US District Judge Jed Saul Rakoff ruled that Terraform Labs CEO and founder Do Kwon violated the US securities law by failing to register UST and LUNA as securities. The judge agreed with the Securities and Exchange Commission (SEC) that Terraform Labs offered and sold unregistered securities, which is in violation of Sections 5(a) and 5(c) of the US Securities law. The SEC’s fraud case against Terraform will be tried by a jury next month.
Judge Rakoff’s Ruling
In his ruling, Judge Rakoff stated that securities must be registered with the SEC before they can be sold or offered to sell. He further highlighted that Do Kwon played a significant role in misleading investors by making them believe that Chai was processing and settling transactions on the Terra Blockchain, when it was not. The SEC also accused Kwon and Terraform of engaging in deceptive conduct by secretly making a deal with Jump Trading to restore the $1 peg for UST in exchange for modifying the terms of an agreement for Luna tokens.

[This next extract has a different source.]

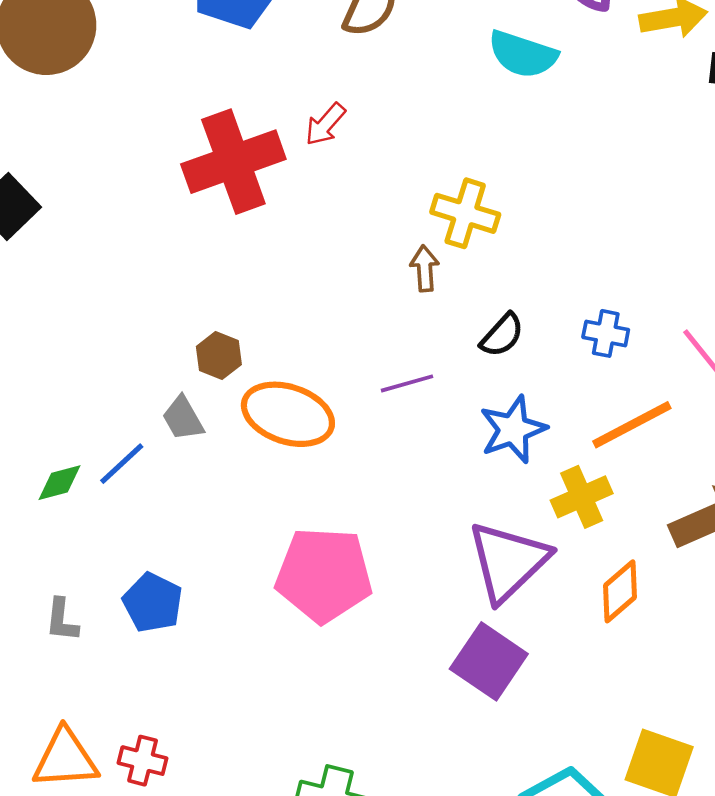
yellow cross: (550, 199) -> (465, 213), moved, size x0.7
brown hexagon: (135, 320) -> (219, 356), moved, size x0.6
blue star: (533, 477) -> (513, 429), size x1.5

“Kwon was the primary architect of the scheme to mislead investors into believing that Chai was processing and settling transactions on the Terra Blockchain, when it was not.” – SEC
Key Developments and Fallout
Terraform Labs faced a $40 billion loss in 2022, which put them in the spotlight of crypto firms facing adversities. Following the collapse of UST and LUNA, the SEC sued Terraform Labs and Do Kwon, alleging that both the Anchor Protocol and the LUNA token are “crypto asset securities,” thereby selling unregistered securities and violating regulations. Do Kwon’s arrest in Montenegro and extradition requests from the US and South Korea added to the ongoing legal battles.
It is important to note that Do Kwon successfully appealed his extradition ruling earlier this month, which introduces another layer of complexity to the case.